Last Saturday, I took a workshop on curved piecing. I thought it would be hard to do… I can remember setting in sleeves and so on in my clothes-sewing days, and there was always much pinning and clipping of seams. But we all used these curved piecing templates to cut the pieces, and sewing it required only a pin at the beginning, centre and end of curve. I’m told that, with practice, no pins will be required at all. I think I’ll need lots of practice before that happens.
Admittedly, I messed up on my first try. It was going pretty well until I passed the midpoint of the curve. Then I started building up a fullness that I couldn’t seem to ease out. I ended up with a pucker right before the final pin. I think it came from allowing one of the fabrics to stretch too much as I sewed along the bias. The instructor suggested inserting a pin at the three-quarter point, and I did that the second time around, and that made the difference. After a couple more blocks, I started to get the feel for it, and left out the three quarter pin altogether.

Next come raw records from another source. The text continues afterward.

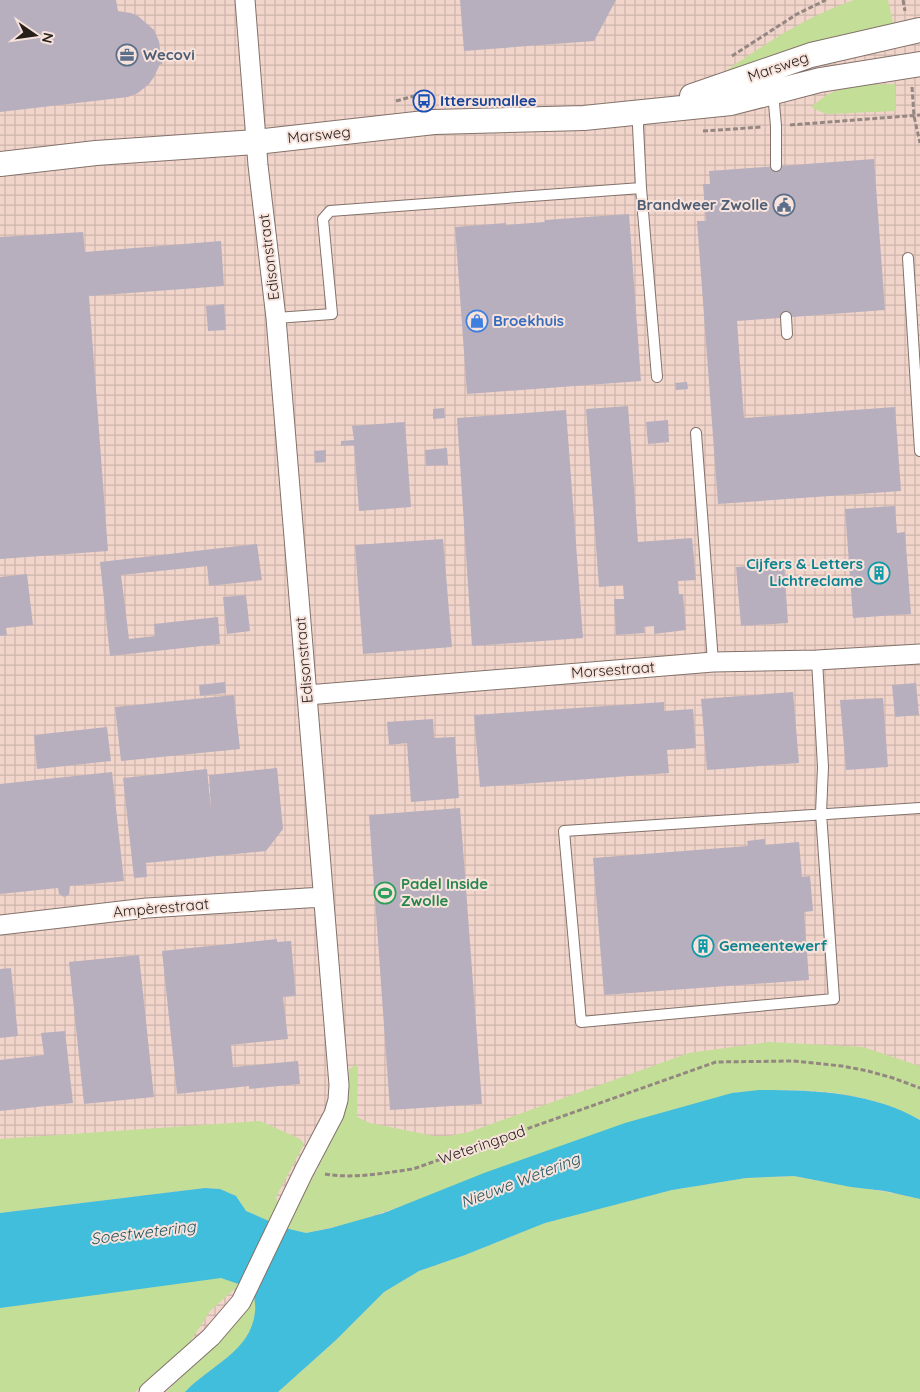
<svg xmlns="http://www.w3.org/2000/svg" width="920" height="1392" font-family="Quicksand,sans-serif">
<defs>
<pattern id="industrial-grid" width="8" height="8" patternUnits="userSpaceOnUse" patternTransform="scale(1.25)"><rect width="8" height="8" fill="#f1d5ca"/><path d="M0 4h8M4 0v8" fill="none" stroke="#ceb6ad"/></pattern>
</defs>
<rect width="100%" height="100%" fill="#f7e3dc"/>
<path fill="url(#industrial-grid)" d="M0 0H920V1392H0Z"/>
<path fill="#c2de97" d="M854 0H888L894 27 701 87C750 55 798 19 854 0Z
M895 84 896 111 826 114 811 107C816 103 822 98 827 95 847 84 873 85 895 84Z
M769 1042 863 1047 920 1066V1120C865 1088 794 1087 732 1093L352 1223 306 1233 285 1228 296 1206 317 1170 341 1120 349 1094V1069L358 1064 357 1117 370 1123 434 1136H449L469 1132 689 1053Z
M260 1121 300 1139 304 1144 276 1197 279 1208 271 1223 246 1211 236 1196 220 1189 205 1188 0 1213V1139Z
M794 1176C836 1185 878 1189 920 1199V1392H278L336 1340 384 1292 419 1271 465 1255 545 1223 578 1214 672 1190 746 1178Z
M210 1278H221L240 1284 210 1311 190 1342 135 1392H0V1308Z
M253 1289C254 1297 256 1305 255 1312 252 1352 209 1366 185 1392H166L219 1341Z"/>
<path fill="#40bedc" d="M759 1090C814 1090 872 1092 920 1120V1199L885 1191 851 1187 794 1176 746 1178 672 1190 545 1223 465 1255 419 1271 384 1292 336 1340 278 1392H185C209 1366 251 1352 255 1312 256 1305 254 1297 253 1289L221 1278 0 1308V1213L205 1188 220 1189 236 1196 246 1211 285 1228 306 1233 331 1228 384 1213 484 1173 625 1123 732 1093Z"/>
<path fill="#b8afbe" d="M0 0H116L118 11 131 13 138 16 154 30 159 41 161 57H163L162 65 160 64 154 77 149 84 138 93 128 97 0 112Z
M460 0H616L594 41 464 51Z
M874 159 885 310 737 321 744 418 895 407 901 491 718 504 697 221H706L703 184H710L709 171Z
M629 214 641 381 467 394 455 227 506 223V225L545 222V220Z
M83 232 85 252 221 241 224 286 89 296 108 551 0 559V237Z
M224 304 226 330 208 331 206 306Z
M687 382 688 389 676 390 675 383Z
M628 406 638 542 692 538 696 580 678 581 679 594H683L686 630 654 634V626L644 627 645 633 616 635 614 599H624L623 585 599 587 586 409Z
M444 408 445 418 433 419V409Z
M566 410 583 638 472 646 457 418Z
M668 420 669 442 648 444 646 422Z
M405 422 411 507 359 511 354 445 341 446V441L354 440 352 426Z
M447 448 448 465 426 466 425 450Z
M326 450V462L315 463 314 451Z
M895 506 897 533 905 532 911 614 853 618 845 509Z
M443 539 452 647 363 654 355 545Z
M257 544 262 580 209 586 207 566 121 575 129 639 155 636 154 624 218 617 220 644 110 656 100 562Z
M784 563 788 623 741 626 736 567Z
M27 574 33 625 6 628 7 635 0 636V577Z
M246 595 250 631 227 634 223 597Z
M225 682 226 693 200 696 199 685Z
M916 683 919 715 895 717 892 685Z
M793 692 799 763 707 770 701 699Z
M234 695 240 749 121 761 115 707Z
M883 698 888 767 846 770 840 700Z
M664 702V711L693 709 696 748 667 750 669 773 480 787 474 715Z
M433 719 434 738 455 737 459 798 411 802 407 743 389 745 387 722Z
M107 727 111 761 37 769 34 735Z
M277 768 283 829 266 851 146 863 147 877 134 878 123 778 207 769 211 810 209 775Z
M112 772 124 881 70 886 69 895 64 897 59 894 58 888 0 894V784Z
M460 808 482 1104 390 1110 369 815Z
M765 839V845L799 842 802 877 810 876 813 911 804 912 809 980 604 995 593 858 748 846 747 841Z
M277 939V942L291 941 296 996 283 997 288 1039 231 1045 233 1067 298 1061 300 1084 249 1089V1086L177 1094 162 951Z
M139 955 154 1097 84 1104 69 962Z
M11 968 18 1036 0 1038V969Z
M65 1031 73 1103 0 1111V1060L44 1055 41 1033Z"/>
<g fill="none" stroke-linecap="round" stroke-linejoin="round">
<g stroke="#83726b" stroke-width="12">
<path id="service" d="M773 92 776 126V166
M639 112 638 126 641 188 657 377
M908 258 920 451
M786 317 787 334
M276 318 332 314 323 219 330 211 641 188
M696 433 713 662
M817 660 823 767 821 813 834 999 581 1022 564 831 920 808"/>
</g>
<g stroke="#83726b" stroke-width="21">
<path id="minor" d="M307 695 713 662 817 660 920 654
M0 925 147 908 323 897
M149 1392 211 1337 241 1302 304 1171 334 1114 338 1100 339 1085 276 318 258 165 245 0"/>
</g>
<g stroke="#83726b" stroke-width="26">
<path id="tertiary" d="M692 96 811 55 920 30
M0 164 96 153 256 142 434 122 584 118 731 103 820 80 920 64"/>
</g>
<path stroke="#948681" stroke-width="3" stroke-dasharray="5 2.5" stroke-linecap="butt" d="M903 0 905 11
M732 56 797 14 826 0
M912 87 914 116 920 143
M396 101 418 95
M790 125 920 115
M703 131 762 127
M325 1174C354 1179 384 1173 413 1169L716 1062 793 1061 842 1066 868 1071 893 1078 920 1088"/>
<use href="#service" stroke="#fff" stroke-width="10"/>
<use href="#minor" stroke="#fff" stroke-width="19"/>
<use href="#tertiary" stroke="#fff" stroke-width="24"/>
</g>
<defs>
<g id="office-ring" transform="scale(1.125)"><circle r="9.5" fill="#f7e3dc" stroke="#5c6f8a" stroke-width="1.5"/><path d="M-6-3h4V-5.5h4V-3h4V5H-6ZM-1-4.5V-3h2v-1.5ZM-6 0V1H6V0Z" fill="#5c6f8a"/></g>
<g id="bus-ring" transform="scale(1.125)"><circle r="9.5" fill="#f7e3dc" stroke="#1a4fb4" stroke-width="1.5"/><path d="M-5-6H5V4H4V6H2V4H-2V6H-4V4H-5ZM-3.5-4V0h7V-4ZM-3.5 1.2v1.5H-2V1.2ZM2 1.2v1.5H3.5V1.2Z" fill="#1a4fb4"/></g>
<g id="civic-ring" transform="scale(1.125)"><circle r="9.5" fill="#f7e3dc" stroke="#5c6f8a" stroke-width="1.5"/><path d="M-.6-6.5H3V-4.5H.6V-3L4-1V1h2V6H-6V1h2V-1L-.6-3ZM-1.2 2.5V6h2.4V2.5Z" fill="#5c6f8a"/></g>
<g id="shop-ring" transform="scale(1.125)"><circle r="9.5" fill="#f7e3dc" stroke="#3f7fe0" stroke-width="1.5"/><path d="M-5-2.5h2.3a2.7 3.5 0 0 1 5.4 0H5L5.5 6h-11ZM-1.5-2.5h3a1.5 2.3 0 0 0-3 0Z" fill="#3f7fe0"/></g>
<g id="building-ring" transform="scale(1.125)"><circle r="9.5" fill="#f7e3dc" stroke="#0f9aa8" stroke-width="1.5"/><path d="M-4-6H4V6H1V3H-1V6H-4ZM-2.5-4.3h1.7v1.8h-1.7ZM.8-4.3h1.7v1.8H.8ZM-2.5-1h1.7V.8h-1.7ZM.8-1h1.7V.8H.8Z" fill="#0f9aa8"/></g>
<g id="stadium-ring" transform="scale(1.125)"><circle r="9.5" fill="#f7e3dc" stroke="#2e9e5b" stroke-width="1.5"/><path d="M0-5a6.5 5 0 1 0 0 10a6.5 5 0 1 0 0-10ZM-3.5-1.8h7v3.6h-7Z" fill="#2e9e5b"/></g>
</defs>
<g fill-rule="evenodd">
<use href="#office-ring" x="127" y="55"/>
<use href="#bus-ring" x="424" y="101"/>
<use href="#civic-ring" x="784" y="205"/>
<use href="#shop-ring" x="477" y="321"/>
<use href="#building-ring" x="879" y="573"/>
<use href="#stadium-ring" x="385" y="893"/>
<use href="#building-ring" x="703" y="946"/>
</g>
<g text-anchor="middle" stroke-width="4" stroke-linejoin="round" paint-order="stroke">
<g font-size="15" font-weight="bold" fill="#4e5e75" stroke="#f7e3dc" text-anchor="start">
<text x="143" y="60">Wecovi</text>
<text x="768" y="210" text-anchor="end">Brandweer Zwolle</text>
</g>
<g font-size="15" fill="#251e1b" stroke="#f7e3dc">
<text transform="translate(778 67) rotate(-19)" y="5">Marsweg</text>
<text transform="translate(319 135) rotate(-6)" y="5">Marsweg</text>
<text transform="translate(269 257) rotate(-97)" y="5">Edisonstraat</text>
<text transform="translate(304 660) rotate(-95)" y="5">Edisonstraat</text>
<text transform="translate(613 670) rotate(-4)" y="5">Morsestraat</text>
<text transform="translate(161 908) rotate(-5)" y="5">Ampèrestraat</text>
<text transform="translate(482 1145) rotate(-19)" y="5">Weteringpad</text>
</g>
<g font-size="15" font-weight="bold" fill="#164399" stroke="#f7e3dc" text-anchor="start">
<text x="440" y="106">Ittersumallee</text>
</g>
<g font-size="15" font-weight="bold" fill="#366cbe" stroke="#f7e3dc" text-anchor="start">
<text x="493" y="326">Broekhuis</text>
</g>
<g font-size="15" font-weight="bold" fill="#0d838f" stroke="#f7e3dc" text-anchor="end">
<text x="863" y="569">Cijfers &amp; Letters<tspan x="863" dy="17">Lichtreclame</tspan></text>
<text x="719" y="951" text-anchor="start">Gemeentewerf</text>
</g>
<g font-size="15" font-weight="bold" fill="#27864d" stroke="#f7e3dc" text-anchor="start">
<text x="401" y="889">Padel Inside<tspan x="401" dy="17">Zwolle</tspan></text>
</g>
<g font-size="16" font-style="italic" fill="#225562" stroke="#f7e3dc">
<text transform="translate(520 1180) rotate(-21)" y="6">Nieuwe Wetering</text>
<text transform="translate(143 1232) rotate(-7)" y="6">Soestwetering</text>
</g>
</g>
<g transform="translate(35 35) rotate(103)" stroke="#f7e3dc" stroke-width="4" paint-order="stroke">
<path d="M0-4L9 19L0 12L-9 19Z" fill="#251e1b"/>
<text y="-8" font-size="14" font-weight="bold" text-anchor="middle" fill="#251e1b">N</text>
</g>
</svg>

The pattern we’re making is called “Moon in the Window” by Eliza’s Back Porch. I was thinking “Blue Moon”, and so picked Oriental fabrics that are in the blues and browns flavour. The background (including the sashing that will form the window frames) will be dark brown. I think it will look cool when done.
I finished all the “large moons” last night after the kids went to bed. Then I started cutting the fabrics for the small moons. If I can finish cutting tonight (maybe!) then I can start piecing. One of the other women in the workshop pieced little moons on Saturday, and she said it was harder to piece the little moons than the big moons — we’ll see. I hope it goes okay! My goal is to get all the moons pieced before Saturday, so I can work on the sashing for the second half of the workshop!
Ultimate goal: to have a quilt to hang in my front hall. This pattern is supposed to make a quilt that’s 60″x60″, which would be not quite big enough for a bed, but certainly big enough to fill the empty wall in our foyer.